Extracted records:
◆ ◆ ◆ ◆ ◆ ◆ ◆

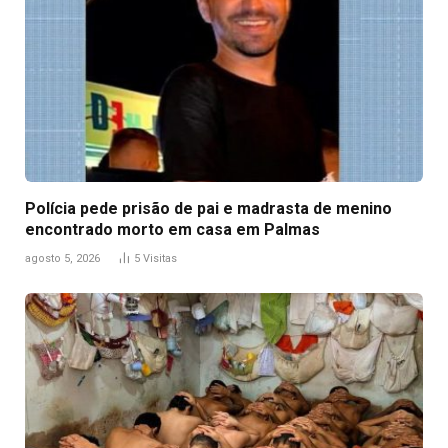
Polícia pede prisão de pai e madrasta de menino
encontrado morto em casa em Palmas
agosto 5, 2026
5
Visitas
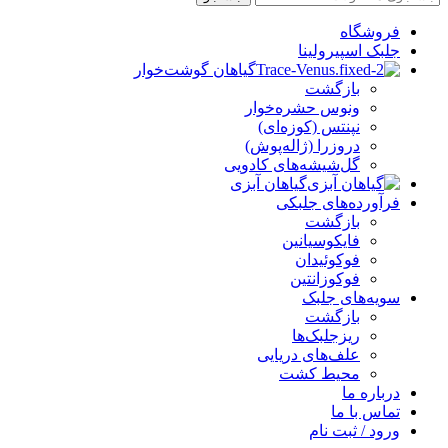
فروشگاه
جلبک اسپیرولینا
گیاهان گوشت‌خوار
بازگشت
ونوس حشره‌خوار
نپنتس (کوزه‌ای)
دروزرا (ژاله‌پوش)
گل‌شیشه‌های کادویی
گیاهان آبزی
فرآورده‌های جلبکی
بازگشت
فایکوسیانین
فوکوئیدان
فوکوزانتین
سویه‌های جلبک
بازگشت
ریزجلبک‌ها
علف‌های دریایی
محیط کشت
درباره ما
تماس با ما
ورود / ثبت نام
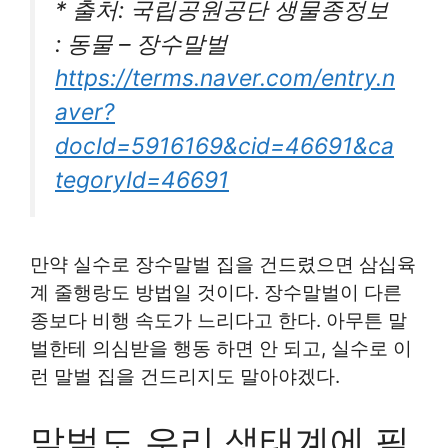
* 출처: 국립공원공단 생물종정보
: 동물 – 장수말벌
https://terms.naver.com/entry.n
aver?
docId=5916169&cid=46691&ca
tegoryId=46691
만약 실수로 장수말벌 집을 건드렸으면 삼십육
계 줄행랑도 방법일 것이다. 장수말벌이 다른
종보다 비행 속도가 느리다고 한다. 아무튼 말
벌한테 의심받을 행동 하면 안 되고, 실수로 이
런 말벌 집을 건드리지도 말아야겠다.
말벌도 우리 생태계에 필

◆ ◆ ◆ ◆ ◆ ◆ ◆

▶ **Problem requirements**
Every record, word for word, should be given back without its pictures.

▶ **Response to this exercise**
Polícia pede prisão de pai e madrasta de menino
encontrado morto em casa em Palmas
agosto 5, 2026
5
Visitas
فروشگاه
جلبک اسپیرولینا
گیاهان گوشت‌خوار
بازگشت
ونوس حشره‌خوار
نپنتس (کوزه‌ای)
دروزرا (ژاله‌پوش)
گل‌شیشه‌های کادویی
گیاهان آبزی
فرآورده‌های جلبکی
بازگشت
فایکوسیانین
فوکوئیدان
فوکوزانتین
سویه‌های جلبک
بازگشت
ریزجلبک‌ها
علف‌های دریایی
محیط کشت
درباره ما
تماس با ما
ورود / ثبت نام
* 출처: 국립공원공단 생물종정보
: 동물 – 장수말벌
https://terms.naver.com/entry.n
aver?
docId=5916169&cid=46691&ca
tegoryId=46691
만약 실수로 장수말벌 집을 건드렸으면 삼십육
계 줄행랑도 방법일 것이다. 장수말벌이 다른
종보다 비행 속도가 느리다고 한다. 아무튼 말
벌한테 의심받을 행동 하면 안 되고, 실수로 이
런 말벌 집을 건드리지도 말아야겠다.
말벌도 우리 생태계에 필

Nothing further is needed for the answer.